Evaluating Open-Domain Question Answering in the Era of Large Language Models
Ehsan Kamalloo, Nouha Dziri, Charles L. A. Clarke, Davood Rafiei
TL;DR
Open-domain QA evaluation patterns rely on lexical matching, which severely underestimates true performance as generative outputs and semantic variation increase. The authors perform a thorough, human-guided re-evaluation on NQ-open and compare automated semantic similarity and prompting-based judgments, revealing large gaps between lexical metrics and human judgments, with InstructGPT variants approaching or surpassing prior top systems under human evaluation. They show that semantic equivalence and regex-based approaches capture many, but not all, variations in answers, especially for long-form content and attributability, highlighting persistent hallucination risks in automated evaluators. The work advocates incorporating human evaluation and linguistic analysis to build more reliable benchmarks for open-domain QA and guides the development of robust evaluation frameworks beyond exact-match metrics.
Abstract
Lexical matching remains the de facto evaluation method for open-domain question answering (QA). Unfortunately, lexical matching fails completely when a plausible candidate answer does not appear in the list of gold answers, which is increasingly the case as we shift from extractive to generative models.
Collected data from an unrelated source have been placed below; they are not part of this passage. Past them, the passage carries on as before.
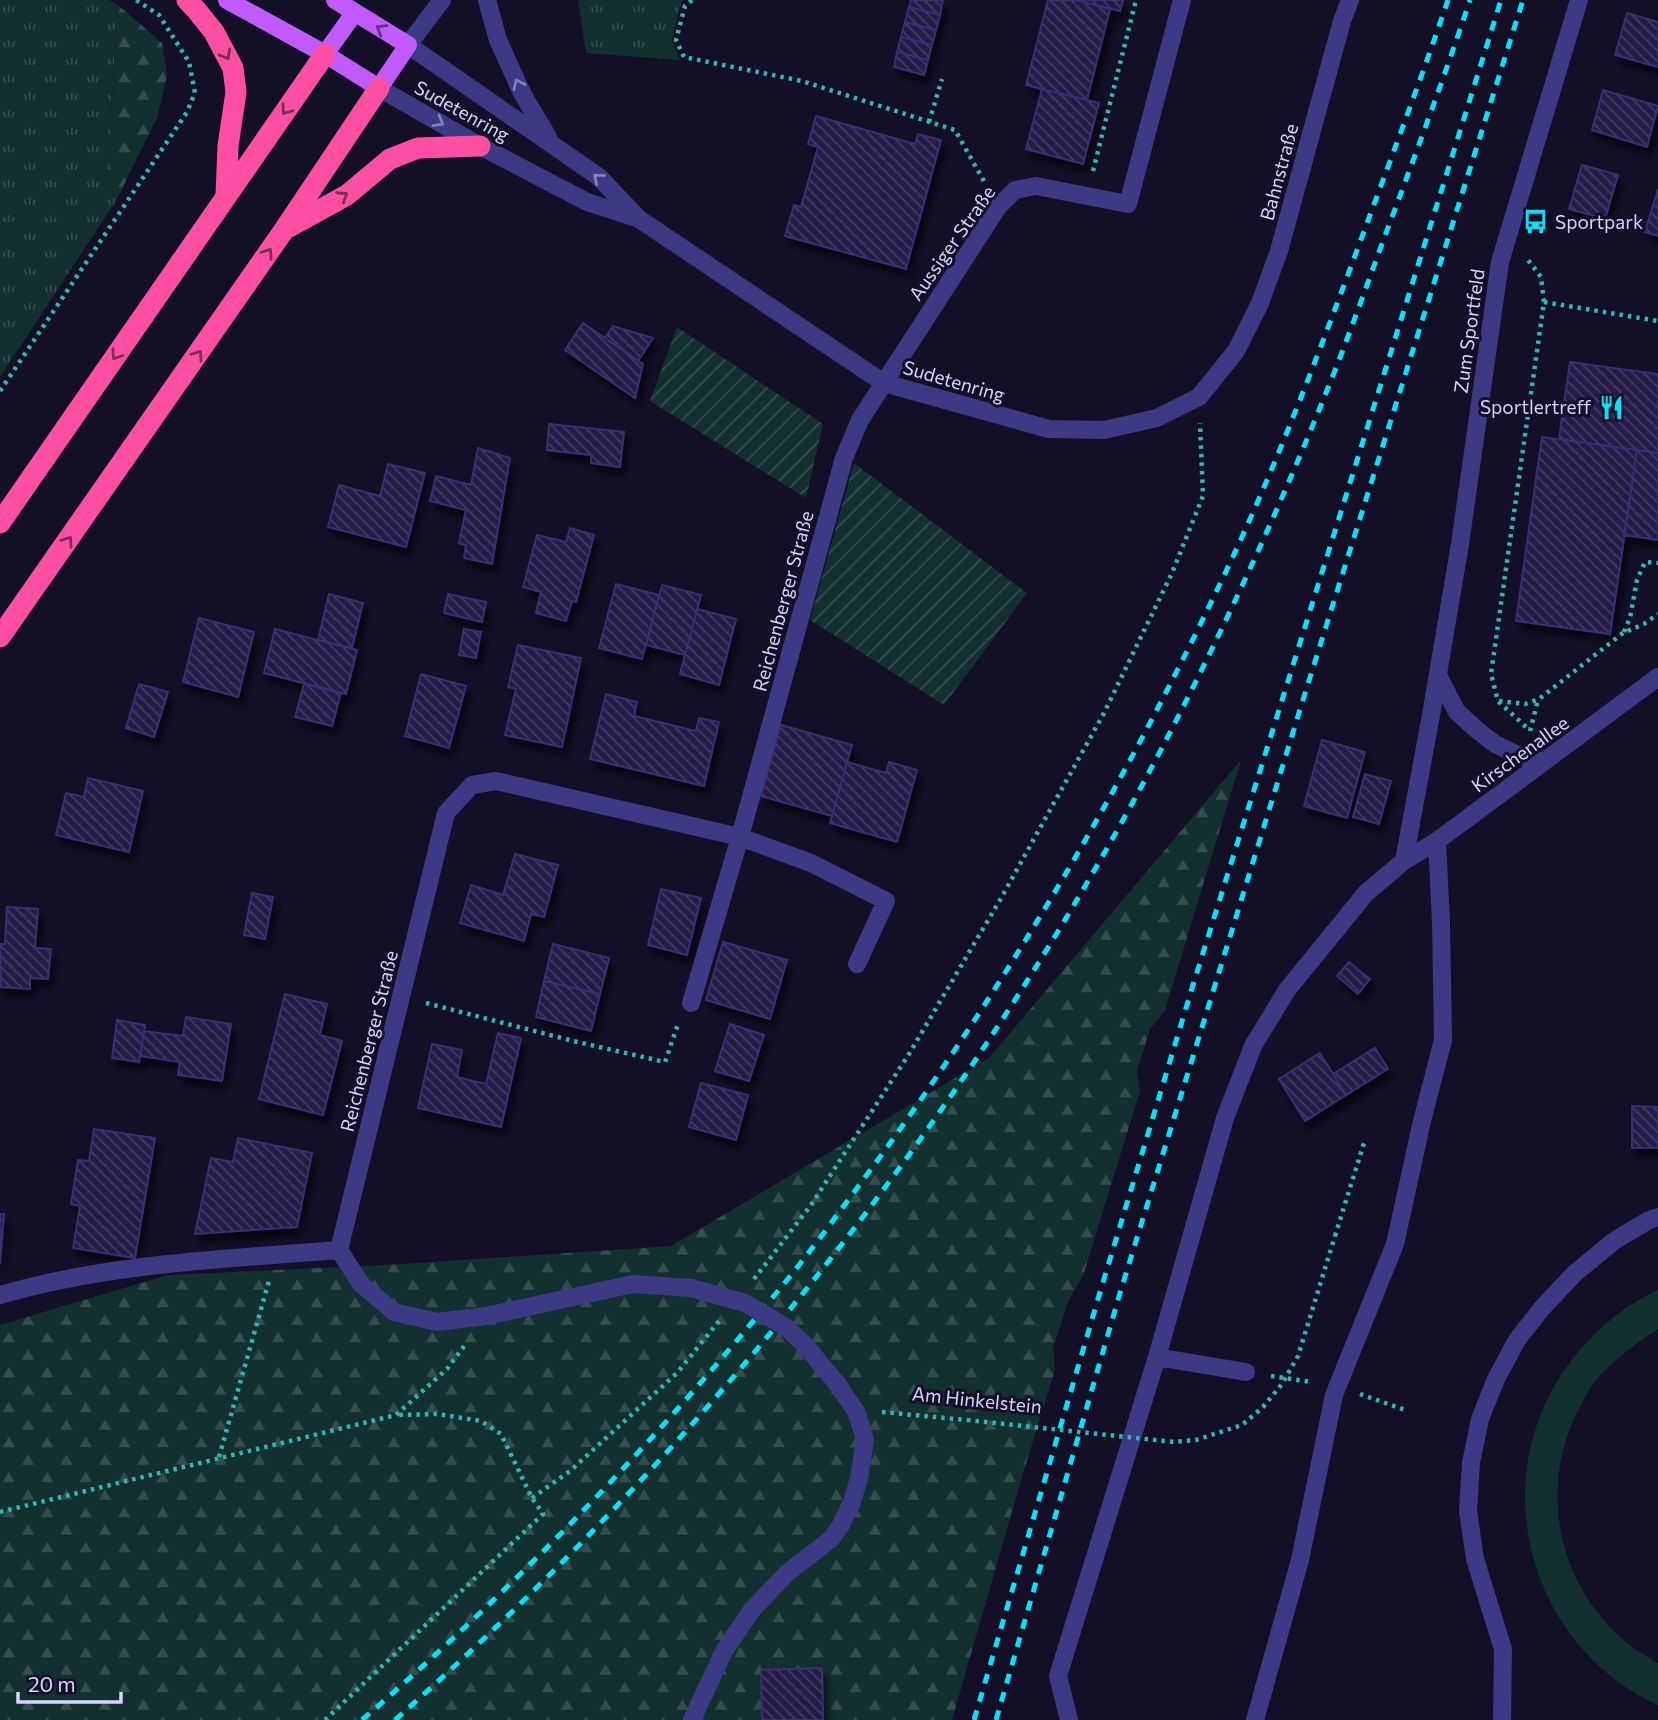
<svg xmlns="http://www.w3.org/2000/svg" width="1658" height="1720" font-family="Commissioner,sans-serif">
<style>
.grass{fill:url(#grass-tufts)}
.forest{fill:url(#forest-firs)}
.garden{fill:url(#garden-furrows)}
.pitch{fill:#12302f}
.building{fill:url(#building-back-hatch);stroke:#3b2d73;stroke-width:2;filter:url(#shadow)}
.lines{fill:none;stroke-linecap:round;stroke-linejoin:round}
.path{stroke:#2fb8b0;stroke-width:4.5;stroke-dasharray:3.5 5;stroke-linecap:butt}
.minor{stroke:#3d3a85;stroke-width:18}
.major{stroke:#c25bff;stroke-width:18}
.highway{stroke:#ff4fa3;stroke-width:21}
.rail{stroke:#00e5ff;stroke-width:5;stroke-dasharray:10 9;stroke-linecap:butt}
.path-bridge{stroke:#2fb8b0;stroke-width:4.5;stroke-dasharray:3.5 5;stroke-linecap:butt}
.minor-bridge{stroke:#3d3a85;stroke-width:18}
.oneway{stroke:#623188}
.oneway2{stroke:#7d2c5e}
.oneway3{stroke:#837fbc}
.labels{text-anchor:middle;stroke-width:6;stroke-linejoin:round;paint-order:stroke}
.street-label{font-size:19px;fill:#d9d4ff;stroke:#130f26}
.poi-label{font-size:19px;fill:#d9d4ff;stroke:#130f26;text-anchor:start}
</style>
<defs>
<pattern id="grass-tufts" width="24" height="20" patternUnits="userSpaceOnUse" patternTransform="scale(1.75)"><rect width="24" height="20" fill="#12302f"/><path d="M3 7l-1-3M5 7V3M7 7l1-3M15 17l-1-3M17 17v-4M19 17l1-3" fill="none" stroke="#344d4e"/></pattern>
<pattern id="forest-firs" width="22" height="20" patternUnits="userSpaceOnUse" patternTransform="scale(1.75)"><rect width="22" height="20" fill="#12302f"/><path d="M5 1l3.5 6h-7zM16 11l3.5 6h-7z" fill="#344d4e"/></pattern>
<pattern id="garden-furrows" width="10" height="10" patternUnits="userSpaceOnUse" patternTransform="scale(1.75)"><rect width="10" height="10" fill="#12302f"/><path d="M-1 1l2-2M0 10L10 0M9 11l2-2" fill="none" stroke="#344d4e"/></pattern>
<pattern id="building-back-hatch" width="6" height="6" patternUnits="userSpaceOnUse" patternTransform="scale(1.75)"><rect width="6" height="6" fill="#241b47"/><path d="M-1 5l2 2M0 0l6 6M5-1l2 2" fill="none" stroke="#433b63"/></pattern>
<filter id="shadow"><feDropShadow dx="4.5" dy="8" stdDeviation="3.5" flood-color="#0009"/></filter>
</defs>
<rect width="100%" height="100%" fill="#130f26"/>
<path class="grass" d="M0,0H109L118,5L107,178L116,201L0,377Z
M578,0H683L681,2L672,40L680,60L586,53Z"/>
<path class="forest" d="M118,5L162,43L167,76L157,118L116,201L107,178Z
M1241,760L1165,1010L1150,1029L1137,1071L1140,1091L1083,1276L1069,1299L1053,1348L1055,1370L1021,1480L952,1720H0V1325L168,1275L404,1264L671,1246L989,1058Z"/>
<path class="garden" d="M677,327L823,424L806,498L650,401Z
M854,463L1027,593L944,705L810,620Z"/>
<path class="pitch" d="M1658,1290V1329C1634,1345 1611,1361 1593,1384C1588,1391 1584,1399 1580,1407C1539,1483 1555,1576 1619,1636C1630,1647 1645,1655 1658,1663V1705C1522,1643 1481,1465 1579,1351C1601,1325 1627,1304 1658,1290Z"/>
<path class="building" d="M911,0H943L940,15L909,7Z
M1048,0H1075L1110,9L1087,100L1026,85Z
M1075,0H1123L1120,11Z
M909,7L940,15L936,30L905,22Z
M1627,13L1658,22V67L1615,55Z
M905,22L936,30L932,45L901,37Z
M901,37L932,45L928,60L897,52Z
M897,52L928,60L924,75L894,67Z
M1042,89L1099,103L1083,164L1026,149Z
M1603,90L1658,106L1647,147L1592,130Z
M816,116L915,144L918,134L941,140L906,269L785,236L794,205L801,207L818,147L808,144Z
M1582,165L1618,175L1605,219L1569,209Z
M1658,189V236L1645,232Z
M583,323L643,364L635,398L565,350Z
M613,326L653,338L638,361L605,338Z
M1570,362L1658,374V453L1559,439Z
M549,424L624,432L620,467L591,463V455L547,450Z
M1542,437L1637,450L1610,634L1516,621Z
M478,448L510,458L492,564L464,558L466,545L459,543L466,510L430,501L436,476L471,485Z
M1637,450L1658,453V540L1624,535Z
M388,464L425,473L406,547L328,527L339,485L380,496Z
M570,528L594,535L576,602L572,601L566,621L536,613L541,592L523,587L537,535L566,542Z
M616,584L659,595L642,659L599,648Z
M662,585L701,595L685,655L646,645Z
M329,594L363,603L352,648L318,640Z
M448,594L486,602L482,622L444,613Z
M697,609L736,619L719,685L680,674Z
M199,618L254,632L238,697L183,682Z
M275,629L357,650L346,694L264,673Z
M464,629L481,632L476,658L459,655Z
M518,645L581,658L562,747L505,735L516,689L508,687Z
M421,674L466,686L449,748L405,736Z
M139,684L168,692L154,737L126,728Z
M304,684L341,693L332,726L295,717Z
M606,694L637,702L634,716L696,731L699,718L719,722L704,786L590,759Z
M781,725L852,745L832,816L761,796Z
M1322,740L1365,752L1347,818L1304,806Z
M847,762L886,773L889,762L917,770L897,842L830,823Z
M1365,774L1391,781L1379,824L1353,817Z
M88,778L143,791L129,852L56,835L66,793L84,797Z
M515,854L558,865L544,917L531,914L524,941L460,923L471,885L503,895Z
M661,889L701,898L687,955L648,945Z
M252,893L273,897L265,939L244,935Z
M7,907L38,909L35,948L51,949L48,979L30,978V989L1,987L0,944H5Z
M723,942L787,960L770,1019L706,1000Z
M553,944L609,958L600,994L544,981Z
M1349,962L1370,979L1358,994L1337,976Z
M544,981L600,994L591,1031L536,1017Z
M285,994L327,1004L320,1035L342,1041L323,1115L259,1099Z
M186,1017L231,1024L222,1081L178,1075L180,1062L140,1056L144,1031L183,1036Z
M117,1020L145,1025L139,1062L112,1058Z
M730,1024L764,1035L749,1081L715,1071Z
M498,1033L521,1038L501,1127L418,1108L432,1044L462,1050L457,1077L486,1084Z
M1375,1048L1388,1069L1346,1095L1333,1074Z
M1320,1053L1346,1095L1305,1121L1279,1079Z
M701,1083L748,1095L736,1140L689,1127Z
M1632,1106L1658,1107V1148H1632Z
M94,1129L155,1138L135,1258L73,1248L80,1206L71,1204L78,1160L89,1161Z
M238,1138L312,1153L297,1227L195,1234L211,1158L233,1162Z
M0,1214H4L0,1264Z
M822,1668L823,1720H762L761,1670Z"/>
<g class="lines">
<path class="path" d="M692,0L685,6L676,40L684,57L802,81L955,130L985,183
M929,122L942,79
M1093,171L1136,0
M1544,302L1658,321
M0,391L187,112L195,93L189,62L159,15L136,0
M1624,632L1630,618L1637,580L1645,562L1658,563
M1499,701L1525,704L1539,699L1623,633L1644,624L1658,614
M1526,727L1498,701L1491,674L1544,302L1541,277L1528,260
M1530,731L1538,700
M426,1003L573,1041L665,1062L678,1024
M1335,1236L1364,1143
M754,1279L811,1205L909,1054L1000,900L1104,713L1172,573L1203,496L1200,423
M1271,1376L1311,1382
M1360,1394L1405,1410
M882,1412L967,1420
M219,1457L269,1281
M532,1498L570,1471L677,1373L719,1321
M0,1512L396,1415L447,1369L465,1345
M325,1720L543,1514L532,1498L501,1434L481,1421L438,1414L396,1415"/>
<path class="minor" d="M442,0L408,45L599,177L639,219L884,383L1049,429L1104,430L1157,418L1199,397L1236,351L1260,303L1279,251L1342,21L1350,0
M487,0L498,40L522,93L548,137
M379,88L480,146L587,202L636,218
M1438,675L1457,712L1477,730L1495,744L1520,756L1543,762
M1404,861L1431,715L1460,544L1500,262L1579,0
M691,1003L740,837L811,863L886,901L857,964
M339,1250L361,1284L394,1312L437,1322L486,1316L633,1284L691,1288
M0,1295C110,1263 226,1259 339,1250L446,813L472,785L496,781L740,837L844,458L860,420L998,207L1015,190L1036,186L1128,204L1182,0
M1157,1357L1246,1372
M692,1720L724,1651L751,1611L787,1573L831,1539L841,1525L852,1502L859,1478L865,1440L857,1413L838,1385
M1069,1720L1058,1676L1157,1357L1225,1118L1253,1046L1287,990L1366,893L1404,861L1437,841L1658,677
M1255,1720L1300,1560L1334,1395L1395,1244L1422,1121L1443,1040L1441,922L1437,841
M1502,1720L1503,1649L1475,1559L1468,1511L1471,1463L1480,1419L1496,1379L1517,1340L1543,1307L1574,1274L1614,1241L1649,1220L1658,1217"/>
<path class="major" d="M227,0L325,54L379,88L408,45L335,0
M325,54L355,12"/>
<path class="highway" d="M187,0L198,12L214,32L233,68L236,92L228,146L226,196
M289,227L347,195L390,159L418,148L480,146
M0,523L325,54
M0,637L284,230L379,88"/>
<path class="rail" d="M362,1720C511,1591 649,1449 773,1297C811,1252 845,1204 880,1157C1010,978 1122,788 1218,588C1271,479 1314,366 1356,253C1387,169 1419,85 1448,0
M395,1720C707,1444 971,1113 1164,744C1226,625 1282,503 1332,378C1351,330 1368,282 1386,233C1415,156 1444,78 1470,0
M974,1720L1101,1289L1193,985L1501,0
M996,1720L1120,1293L1307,687L1523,0"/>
<path class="path-bridge" d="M967,1420L1174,1442L1196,1440L1242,1425L1263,1407L1282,1384L1298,1356L1335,1236"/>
<path class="minor-bridge" d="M691,1288L745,1303L786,1327L806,1346L838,1385"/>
</g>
<defs><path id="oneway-chevron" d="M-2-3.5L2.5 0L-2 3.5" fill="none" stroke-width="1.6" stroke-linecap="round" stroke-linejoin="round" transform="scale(1.75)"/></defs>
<use class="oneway" href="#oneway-chevron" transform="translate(381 29) rotate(-148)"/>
<g class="oneway2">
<use href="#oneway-chevron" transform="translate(226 55) rotate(61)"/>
<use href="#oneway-chevron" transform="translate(286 110) rotate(125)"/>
<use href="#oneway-chevron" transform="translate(343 196) rotate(-33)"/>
<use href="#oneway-chevron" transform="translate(268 253) rotate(-55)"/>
<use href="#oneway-chevron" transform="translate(116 355) rotate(124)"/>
<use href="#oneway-chevron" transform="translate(198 355) rotate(-55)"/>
<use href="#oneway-chevron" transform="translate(68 541) rotate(-55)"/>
</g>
<g class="oneway3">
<use href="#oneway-chevron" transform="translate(518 84) rotate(-115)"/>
<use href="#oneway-chevron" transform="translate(439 122) rotate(30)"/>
<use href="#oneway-chevron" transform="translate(598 178) rotate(-139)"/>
</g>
<defs>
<symbol id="bus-bare" viewBox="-9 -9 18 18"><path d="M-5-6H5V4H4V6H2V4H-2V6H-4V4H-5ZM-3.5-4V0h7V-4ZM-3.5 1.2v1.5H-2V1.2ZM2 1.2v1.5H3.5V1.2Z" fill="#00e5ff" stroke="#130f26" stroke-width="2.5" paint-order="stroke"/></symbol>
<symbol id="restaurant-bare" viewBox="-9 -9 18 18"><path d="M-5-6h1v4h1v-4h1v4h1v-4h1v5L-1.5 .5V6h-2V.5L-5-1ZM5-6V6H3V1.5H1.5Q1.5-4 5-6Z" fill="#00e5ff" stroke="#130f26" stroke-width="2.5" paint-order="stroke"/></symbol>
</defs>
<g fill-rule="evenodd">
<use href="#bus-bare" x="1518" y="204" width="35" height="35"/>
<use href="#restaurant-bare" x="1594" y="390" width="35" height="35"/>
</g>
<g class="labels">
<g class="street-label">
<text transform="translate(462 111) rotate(29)" y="7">Sudetenring</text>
<text transform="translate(1279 172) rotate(-75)" y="7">Bahnstraße</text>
<text transform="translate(952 243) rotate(-55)" y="7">Aussiger Straße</text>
<text transform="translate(1469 331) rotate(-82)" y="7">Zum Sportfeld</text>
<text transform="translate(954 381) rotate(16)" y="7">Sudetenring</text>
<text transform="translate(783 601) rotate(-75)" y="7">Reichenberger Straße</text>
<text transform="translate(1520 754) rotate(-36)" y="7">Kirschenallee</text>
<text transform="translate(369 1041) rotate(-76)" y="7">Reichenberger Straße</text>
<text transform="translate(977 1400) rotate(6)" y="7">Am Hinkelstein</text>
</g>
<g class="poi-label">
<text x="1555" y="229">Sportpark</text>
<text x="1591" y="414" text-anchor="end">Sportlertreff</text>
</g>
</g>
<path d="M18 1692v10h103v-10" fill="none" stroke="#d9d4ff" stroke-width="3.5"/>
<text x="28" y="1692" font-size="21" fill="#d9d4ff" stroke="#130f26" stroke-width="5" paint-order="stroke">20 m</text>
</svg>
The recent success of large language models (LLMs) for QA aggravates lexical matching failures since candidate answers become longer, thereby making matching with the gold answers even more challenging. Without accurate evaluation, the true progress in open-domain QA remains unknown. In this paper, we conduct a thorough analysis of various open-domain QA models, including LLMs, by manually evaluating their answers on a subset of NQ-open, a popular benchmark. Our assessments reveal that while the true performance of all models is significantly underestimated, the performance of the InstructGPT (zero-shot) LLM increases by nearly +60%, making it on par with existing top models, and the InstructGPT (few-shot) model actually achieves a new state-of-the-art on NQ-open. We also find that more than 50% of lexical matching failures are attributed to semantically equivalent answers. We further demonstrate that regex matching ranks QA models consistent with human judgments, although still suffering from unnecessary strictness. Finally, we demonstrate that automated evaluation models are a reasonable surrogate for lexical matching in some circumstances, but not for long-form answers generated by LLMs. The automated models struggle in detecting hallucinations in LLM answers and are thus unable to evaluate LLMs. At this time, there appears to be no substitute for human evaluation.